O alvoroço do apodrecimento continua no teu cadáver. Os vermes alcançam as tuas entranhas, e a disputa por um pedaço de ti desenrola-se com fervor gracioso, dando margem a manobras perspicazes. O primeiro verme a atingir o teu cérebro atinge-o contornando as maiores concentrações de sua estirpe. Toma uma vereda improvável e chega no teu cérebro, irmão. O primeiro verme a atingir o teu coração faz parecido: abstém-se da fome desesperada a fim de comer, a posteriori, da carne mais farta. És mofo, irmão, estás morto, mas olha: quanta vida de ti floresce.

 

Volvem ao reservatório os dois sujeitos que alguns dias atrás especulavam a respeito da tua estátua. Maturaram ideias nesse ínterim e…… quão grotesco!, dirigem a palavra a ti: – um ótimo dia, pastor-do-povo-que-morreu-sozinho! Espero que não tenhas sentido a nossa falta neste lugar sombrio e cheio de angústia, hahahahaha. Queres saber o que preparamos para ti? Ansioso, certo? Pois então! Tu foste um expoente da massa nessa luta que já vão décadas não se resolve. E, bem, pensamos que foi muito louvável o que realizaste, apesar de ingênuo; nós aqui jamais teríamos colhões para tanto. Ainda que não pudeste cumprir com as expectativas totalmente, vários depositaram esperanças em ti. E, desejando que sigas sendo um depósito de coisas belas, hahahahaha, perdoa a infâmia, deixa-me anunciar em alto e bom som: iremos-te transformar num vaso de flores! Ora, se tivesses de escolher uma espécie de flor, qual escolherias?

 

 

Explodiram-te, irmão; tua persona perdeu a eternidade.

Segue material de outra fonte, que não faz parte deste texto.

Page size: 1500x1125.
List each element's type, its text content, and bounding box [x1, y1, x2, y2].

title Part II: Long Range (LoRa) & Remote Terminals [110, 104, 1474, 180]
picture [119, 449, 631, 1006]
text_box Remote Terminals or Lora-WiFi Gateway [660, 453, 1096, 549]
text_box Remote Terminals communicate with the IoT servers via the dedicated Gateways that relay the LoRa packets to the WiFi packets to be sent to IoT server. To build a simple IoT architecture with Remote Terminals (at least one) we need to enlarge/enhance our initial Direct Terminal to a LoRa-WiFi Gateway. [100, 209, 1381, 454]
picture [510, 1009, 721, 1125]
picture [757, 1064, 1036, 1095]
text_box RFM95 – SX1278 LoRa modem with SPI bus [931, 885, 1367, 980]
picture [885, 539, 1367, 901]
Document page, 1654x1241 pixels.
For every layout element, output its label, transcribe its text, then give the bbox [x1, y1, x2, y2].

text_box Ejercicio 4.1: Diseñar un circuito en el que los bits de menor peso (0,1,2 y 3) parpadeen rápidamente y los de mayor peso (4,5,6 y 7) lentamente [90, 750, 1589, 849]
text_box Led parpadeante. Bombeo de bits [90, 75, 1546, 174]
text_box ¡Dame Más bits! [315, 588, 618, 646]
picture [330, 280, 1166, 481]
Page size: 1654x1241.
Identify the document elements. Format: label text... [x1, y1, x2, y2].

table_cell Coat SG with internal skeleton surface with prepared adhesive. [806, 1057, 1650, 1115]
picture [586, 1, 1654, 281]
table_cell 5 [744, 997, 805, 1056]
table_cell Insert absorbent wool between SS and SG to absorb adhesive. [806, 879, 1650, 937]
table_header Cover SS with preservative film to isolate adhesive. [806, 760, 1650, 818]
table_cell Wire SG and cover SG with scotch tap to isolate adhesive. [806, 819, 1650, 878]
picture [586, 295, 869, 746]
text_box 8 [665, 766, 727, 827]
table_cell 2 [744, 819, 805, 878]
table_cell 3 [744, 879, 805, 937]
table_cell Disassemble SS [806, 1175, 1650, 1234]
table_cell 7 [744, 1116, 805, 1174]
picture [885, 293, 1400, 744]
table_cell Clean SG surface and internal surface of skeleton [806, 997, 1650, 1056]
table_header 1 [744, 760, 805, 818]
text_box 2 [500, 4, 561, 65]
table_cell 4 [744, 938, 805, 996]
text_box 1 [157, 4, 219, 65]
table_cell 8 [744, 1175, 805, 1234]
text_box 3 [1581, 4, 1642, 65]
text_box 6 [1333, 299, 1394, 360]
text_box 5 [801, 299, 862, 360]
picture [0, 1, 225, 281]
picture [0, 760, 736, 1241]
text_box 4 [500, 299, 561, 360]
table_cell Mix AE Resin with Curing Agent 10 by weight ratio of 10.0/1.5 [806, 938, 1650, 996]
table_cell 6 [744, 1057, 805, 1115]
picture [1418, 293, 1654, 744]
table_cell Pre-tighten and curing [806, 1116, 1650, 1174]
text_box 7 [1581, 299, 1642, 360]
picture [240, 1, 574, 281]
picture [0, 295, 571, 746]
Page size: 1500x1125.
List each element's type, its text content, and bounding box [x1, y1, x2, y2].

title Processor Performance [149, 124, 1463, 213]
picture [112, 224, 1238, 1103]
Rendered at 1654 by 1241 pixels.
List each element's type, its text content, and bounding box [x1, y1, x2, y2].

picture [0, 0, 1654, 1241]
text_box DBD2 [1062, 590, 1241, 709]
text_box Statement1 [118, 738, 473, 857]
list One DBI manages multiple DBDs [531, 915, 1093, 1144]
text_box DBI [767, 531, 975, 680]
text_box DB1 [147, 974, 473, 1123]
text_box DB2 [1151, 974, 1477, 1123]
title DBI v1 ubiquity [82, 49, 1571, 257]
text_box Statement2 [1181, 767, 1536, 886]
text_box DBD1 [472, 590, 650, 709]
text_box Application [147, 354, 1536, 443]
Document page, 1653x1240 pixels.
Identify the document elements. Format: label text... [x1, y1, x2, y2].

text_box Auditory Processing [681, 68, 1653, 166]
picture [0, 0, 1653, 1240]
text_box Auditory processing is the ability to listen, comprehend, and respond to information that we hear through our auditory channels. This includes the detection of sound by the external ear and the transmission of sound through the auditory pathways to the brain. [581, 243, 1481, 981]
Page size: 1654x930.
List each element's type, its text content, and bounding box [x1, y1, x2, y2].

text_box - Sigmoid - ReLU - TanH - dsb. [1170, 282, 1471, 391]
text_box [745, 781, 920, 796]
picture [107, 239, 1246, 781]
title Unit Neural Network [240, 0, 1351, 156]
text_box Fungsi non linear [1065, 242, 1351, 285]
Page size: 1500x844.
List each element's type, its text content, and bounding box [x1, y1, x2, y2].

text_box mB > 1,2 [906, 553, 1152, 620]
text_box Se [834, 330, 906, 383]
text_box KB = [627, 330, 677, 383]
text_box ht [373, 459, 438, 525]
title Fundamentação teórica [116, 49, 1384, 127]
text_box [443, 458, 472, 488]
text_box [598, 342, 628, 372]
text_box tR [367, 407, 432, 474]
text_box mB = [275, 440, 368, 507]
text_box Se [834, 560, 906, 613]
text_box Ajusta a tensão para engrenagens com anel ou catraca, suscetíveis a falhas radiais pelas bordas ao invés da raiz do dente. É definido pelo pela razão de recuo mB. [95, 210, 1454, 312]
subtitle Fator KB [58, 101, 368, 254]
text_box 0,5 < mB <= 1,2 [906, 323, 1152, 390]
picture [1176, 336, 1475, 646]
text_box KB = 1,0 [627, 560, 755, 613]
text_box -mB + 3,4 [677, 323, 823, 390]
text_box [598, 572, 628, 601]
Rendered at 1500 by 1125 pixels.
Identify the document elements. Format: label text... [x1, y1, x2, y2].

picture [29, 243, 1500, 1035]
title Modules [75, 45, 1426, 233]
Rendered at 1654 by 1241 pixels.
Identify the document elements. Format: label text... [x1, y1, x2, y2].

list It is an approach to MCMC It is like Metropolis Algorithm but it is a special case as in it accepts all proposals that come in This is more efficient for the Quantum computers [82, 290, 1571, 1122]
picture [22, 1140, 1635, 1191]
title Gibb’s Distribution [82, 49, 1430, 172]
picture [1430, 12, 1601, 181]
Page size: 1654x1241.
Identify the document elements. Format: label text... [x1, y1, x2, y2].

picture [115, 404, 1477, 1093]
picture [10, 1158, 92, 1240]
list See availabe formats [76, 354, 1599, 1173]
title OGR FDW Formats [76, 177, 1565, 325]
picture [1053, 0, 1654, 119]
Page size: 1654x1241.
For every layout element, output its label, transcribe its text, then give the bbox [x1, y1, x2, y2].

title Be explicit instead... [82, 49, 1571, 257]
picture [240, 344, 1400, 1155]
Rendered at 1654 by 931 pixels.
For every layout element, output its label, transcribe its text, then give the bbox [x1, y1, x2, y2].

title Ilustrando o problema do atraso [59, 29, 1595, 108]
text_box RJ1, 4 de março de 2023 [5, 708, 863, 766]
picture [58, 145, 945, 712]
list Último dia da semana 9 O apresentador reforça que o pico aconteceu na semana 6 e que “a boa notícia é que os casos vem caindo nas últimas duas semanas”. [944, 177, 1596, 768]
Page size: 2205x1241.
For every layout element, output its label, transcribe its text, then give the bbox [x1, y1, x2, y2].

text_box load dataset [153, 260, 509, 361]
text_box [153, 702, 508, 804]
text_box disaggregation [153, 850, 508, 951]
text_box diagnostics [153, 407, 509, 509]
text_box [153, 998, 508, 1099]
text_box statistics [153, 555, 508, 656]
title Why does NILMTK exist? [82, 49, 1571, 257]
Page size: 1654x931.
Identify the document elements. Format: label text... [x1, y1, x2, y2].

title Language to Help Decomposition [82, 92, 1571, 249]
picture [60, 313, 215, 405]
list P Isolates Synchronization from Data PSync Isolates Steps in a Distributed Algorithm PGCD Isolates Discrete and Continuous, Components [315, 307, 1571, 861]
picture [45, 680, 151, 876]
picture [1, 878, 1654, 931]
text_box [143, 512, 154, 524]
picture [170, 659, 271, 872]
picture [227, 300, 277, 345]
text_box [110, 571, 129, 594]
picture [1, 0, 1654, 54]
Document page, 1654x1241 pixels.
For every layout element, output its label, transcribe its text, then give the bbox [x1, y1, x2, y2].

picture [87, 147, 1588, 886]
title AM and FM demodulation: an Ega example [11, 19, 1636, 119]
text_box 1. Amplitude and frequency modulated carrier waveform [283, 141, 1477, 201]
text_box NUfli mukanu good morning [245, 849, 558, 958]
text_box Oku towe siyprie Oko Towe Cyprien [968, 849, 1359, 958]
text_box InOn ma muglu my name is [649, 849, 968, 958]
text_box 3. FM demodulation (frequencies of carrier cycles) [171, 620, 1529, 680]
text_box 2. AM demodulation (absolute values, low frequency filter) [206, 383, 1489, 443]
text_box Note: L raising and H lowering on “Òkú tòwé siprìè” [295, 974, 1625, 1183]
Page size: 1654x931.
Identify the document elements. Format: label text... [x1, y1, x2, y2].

Tua vida no entanto renasce.

 

E tu te movimentas imperceptível na forma fixa, e descansas em paz ao saber que haverá más bocas mas também bocas que sussurram pacientemente, bocas que sorriem desobrigadas, que saboreiam a carne, que rasgam a carne; beijos que tecem a carne. Haverá bocas a serem apenas bocas, além do juízo, aquém da matéria, haverá bocas assim e nada mais. Haverá bocas mudas–– reservas de vida.

 

–– Nascerá um mundo de um grito inaudível ou quiçá duma música que findasse sem que a maioria a tivesse ouvido.